● Optical and exposure parameters

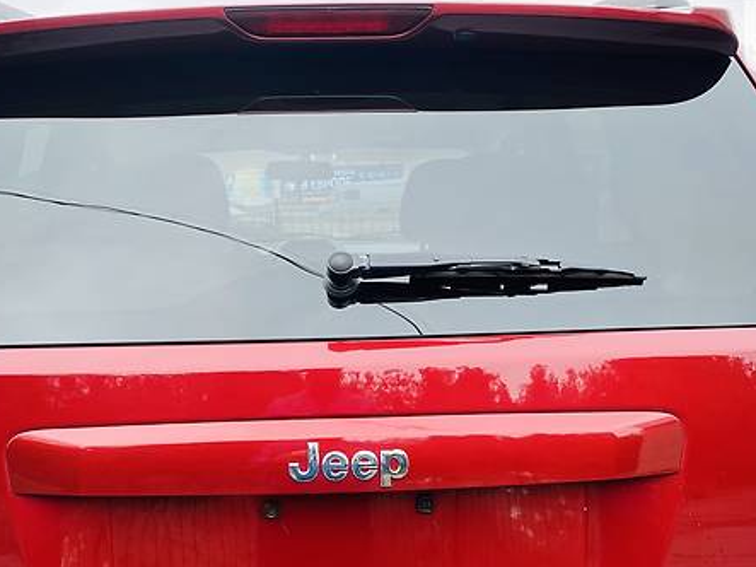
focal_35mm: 47
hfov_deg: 40.4
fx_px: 1026
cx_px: 333
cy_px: 492
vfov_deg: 29.8
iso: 50
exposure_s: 1/122
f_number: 1.8
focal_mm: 4.2
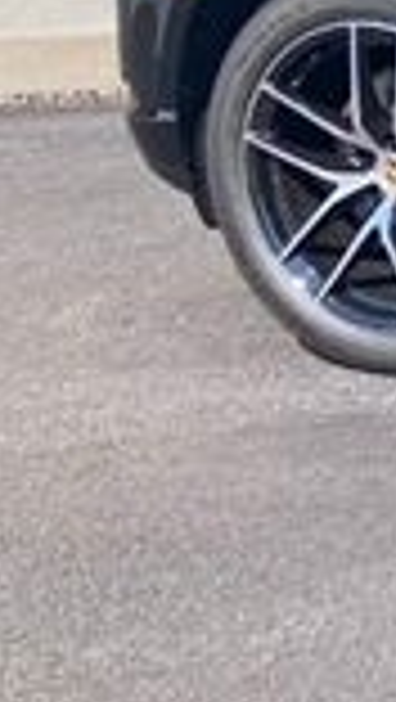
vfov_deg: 16.6
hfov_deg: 7.8
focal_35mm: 125
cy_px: -58
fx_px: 2328
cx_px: 1359
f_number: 1.8
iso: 20
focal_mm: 3.99
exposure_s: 1/1000
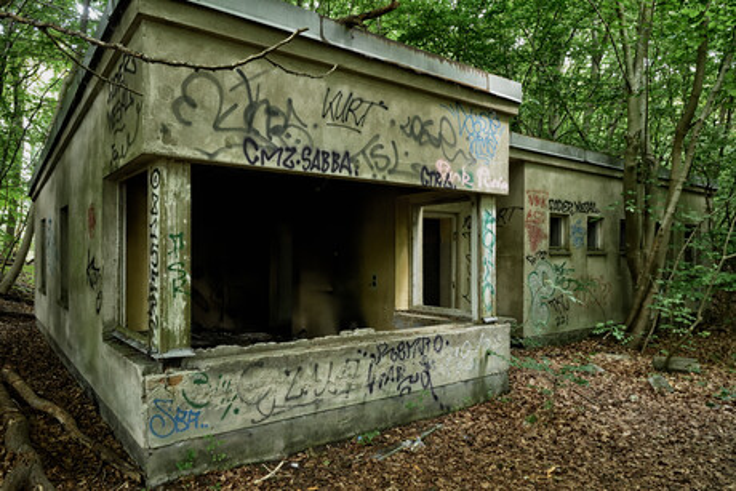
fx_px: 491
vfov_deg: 53.2
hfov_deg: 73.7
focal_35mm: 24
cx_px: 368
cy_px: 246
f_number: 6.3
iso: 3200
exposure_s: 1/30
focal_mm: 16
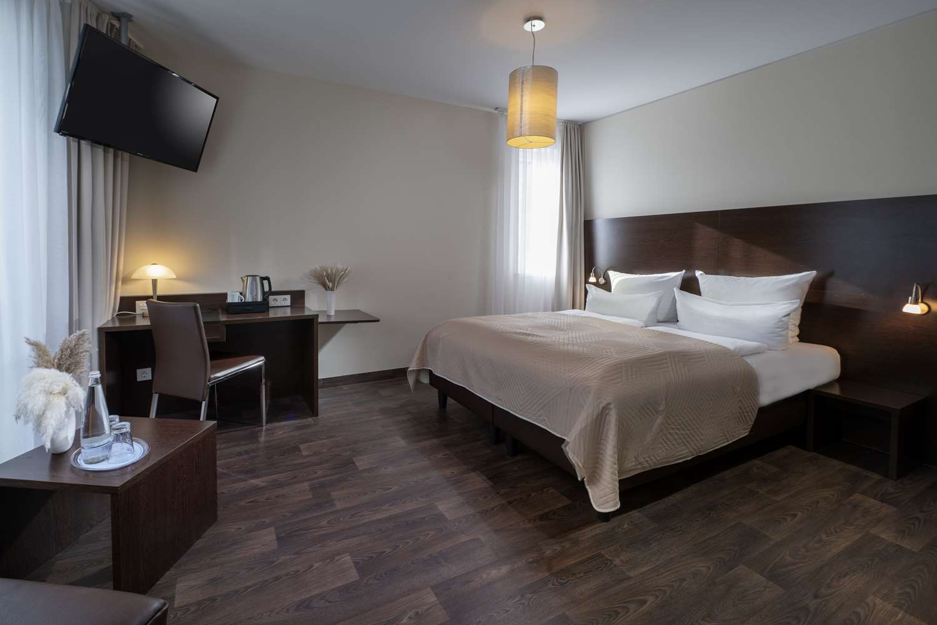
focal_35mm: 16
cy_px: 312
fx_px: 416
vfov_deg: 73.7
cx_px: 468
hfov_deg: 96.7
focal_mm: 16
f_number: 11
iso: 200
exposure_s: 1/10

● Request
Return the records above verbatim, leaving out images.

● Exercise answer
focal_35mm: 47
hfov_deg: 40.4
fx_px: 1026
cx_px: 333
cy_px: 492
vfov_deg: 29.8
iso: 50
exposure_s: 1/122
f_number: 1.8
focal_mm: 4.2
vfov_deg: 16.6
hfov_deg: 7.8
focal_35mm: 125
cy_px: -58
fx_px: 2328
cx_px: 1359
f_number: 1.8
iso: 20
focal_mm: 3.99
exposure_s: 1/1000
fx_px: 491
vfov_deg: 53.2
hfov_deg: 73.7
focal_35mm: 24
cx_px: 368
cy_px: 246
f_number: 6.3
iso: 3200
exposure_s: 1/30
focal_mm: 16
focal_35mm: 16
cy_px: 312
fx_px: 416
vfov_deg: 73.7
cx_px: 468
hfov_deg: 96.7
focal_mm: 16
f_number: 11
iso: 200
exposure_s: 1/10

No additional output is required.